[REQUIREMENT]
For this exercise, reproduce the entries below exactly, but only from the line containing "index pip: (365, 271)" through the line containing "thumb mcp: (259, 234)", both included.

________________________________________

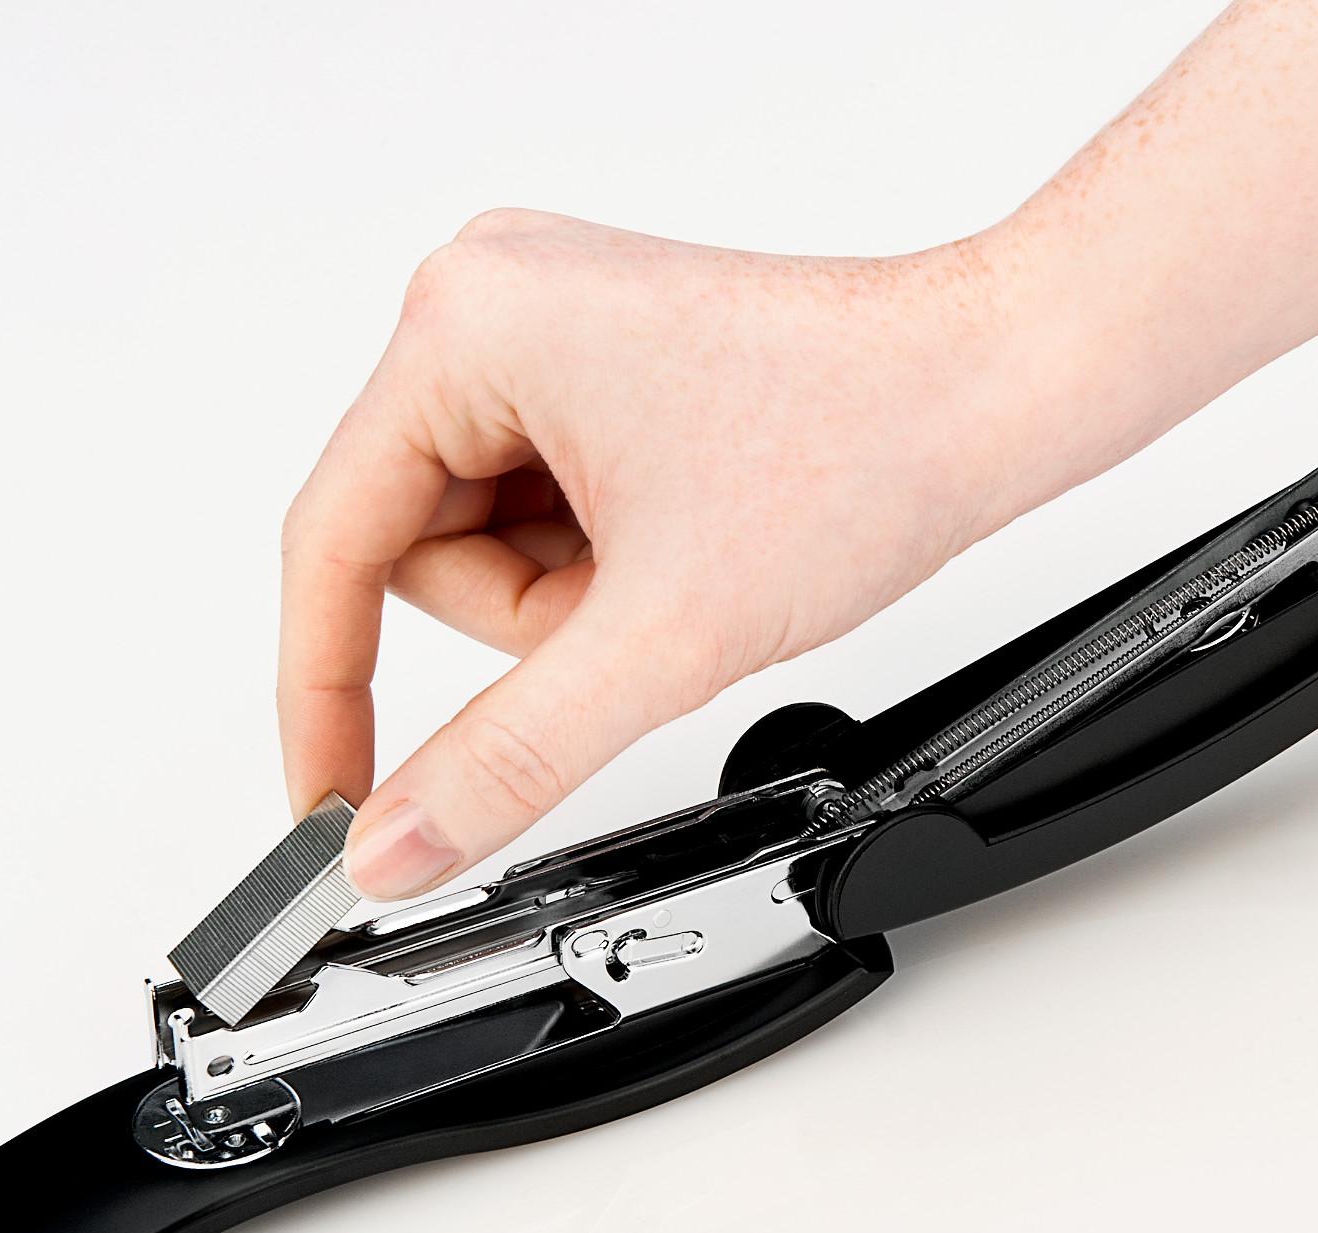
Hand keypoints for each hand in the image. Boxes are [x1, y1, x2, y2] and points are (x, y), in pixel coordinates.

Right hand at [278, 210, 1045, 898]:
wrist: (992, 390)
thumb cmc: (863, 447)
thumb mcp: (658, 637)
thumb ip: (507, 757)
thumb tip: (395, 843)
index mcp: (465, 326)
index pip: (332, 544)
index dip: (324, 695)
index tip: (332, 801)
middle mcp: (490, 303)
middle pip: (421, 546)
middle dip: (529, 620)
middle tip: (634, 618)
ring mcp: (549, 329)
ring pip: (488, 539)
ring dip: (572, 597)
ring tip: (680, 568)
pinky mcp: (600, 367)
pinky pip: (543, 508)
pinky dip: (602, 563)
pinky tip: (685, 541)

________________________________________

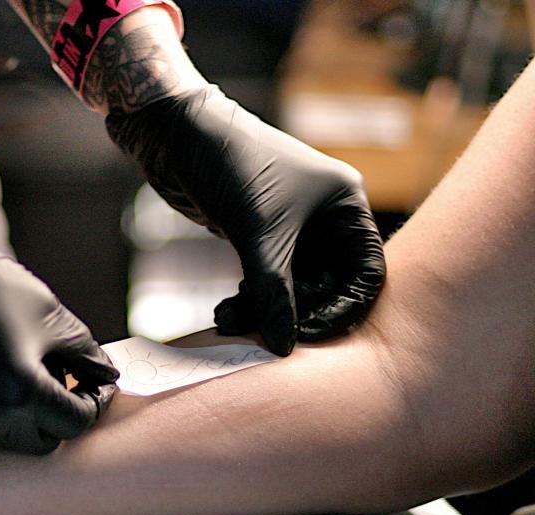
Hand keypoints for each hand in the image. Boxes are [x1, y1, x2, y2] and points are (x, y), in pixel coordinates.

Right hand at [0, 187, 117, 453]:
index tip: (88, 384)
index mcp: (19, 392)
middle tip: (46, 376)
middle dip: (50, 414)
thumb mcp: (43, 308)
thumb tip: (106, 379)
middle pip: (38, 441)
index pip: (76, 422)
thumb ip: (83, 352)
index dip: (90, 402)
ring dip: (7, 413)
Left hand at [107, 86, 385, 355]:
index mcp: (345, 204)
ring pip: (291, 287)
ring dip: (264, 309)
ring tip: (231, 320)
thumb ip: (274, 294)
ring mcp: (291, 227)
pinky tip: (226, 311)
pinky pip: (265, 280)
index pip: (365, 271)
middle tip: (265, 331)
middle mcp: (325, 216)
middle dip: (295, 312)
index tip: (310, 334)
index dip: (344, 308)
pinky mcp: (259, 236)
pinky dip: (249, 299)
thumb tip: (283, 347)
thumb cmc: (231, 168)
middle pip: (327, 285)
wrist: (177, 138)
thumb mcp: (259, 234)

________________________________________

[ANSWER FOR THIS EXERCISE]
index pip: (365, 271)
middle tip: (265, 331)
middle mcp: (325, 216)
middle dip: (295, 312)
index tip: (310, 334)
index dip: (344, 308)
pinky mcp: (259, 236)
pinky dip: (249, 299)
thumb tip: (283, 347)
thumb cmc: (231, 168)
middle pip: (327, 285)
wrist: (177, 138)
thumb mcp: (259, 234)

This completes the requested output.